EXERCISE AIM
Pick every line from the data that holds the word "isSumTree".

*** Opening of DATA SECTION ***

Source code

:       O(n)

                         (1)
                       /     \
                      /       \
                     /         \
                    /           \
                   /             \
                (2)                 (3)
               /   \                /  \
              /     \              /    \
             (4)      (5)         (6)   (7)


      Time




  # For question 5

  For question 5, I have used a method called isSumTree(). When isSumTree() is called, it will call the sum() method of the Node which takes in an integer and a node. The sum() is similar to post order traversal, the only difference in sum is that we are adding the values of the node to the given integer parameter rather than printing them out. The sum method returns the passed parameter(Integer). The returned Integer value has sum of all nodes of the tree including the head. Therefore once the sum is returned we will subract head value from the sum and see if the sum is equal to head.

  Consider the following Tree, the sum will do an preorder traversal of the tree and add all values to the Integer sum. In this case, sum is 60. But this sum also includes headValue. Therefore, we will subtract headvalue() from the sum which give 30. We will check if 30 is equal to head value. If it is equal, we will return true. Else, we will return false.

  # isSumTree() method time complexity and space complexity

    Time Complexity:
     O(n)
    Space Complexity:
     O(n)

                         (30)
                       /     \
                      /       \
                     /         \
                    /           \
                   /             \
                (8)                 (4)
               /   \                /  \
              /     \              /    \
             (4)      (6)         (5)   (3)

*** Close of DATA SECTION ***

TASK SOLUTION
  For question 5, I have used a method called isSumTree(). When isSumTree() is called, it will call the sum() method of the Node which takes in an integer and a node. The sum() is similar to post order traversal, the only difference in sum is that we are adding the values of the node to the given integer parameter rather than printing them out. The sum method returns the passed parameter(Integer). The returned Integer value has sum of all nodes of the tree including the head. Therefore once the sum is returned we will subract head value from the sum and see if the sum is equal to head.
  # isSumTree() method time complexity and space complexity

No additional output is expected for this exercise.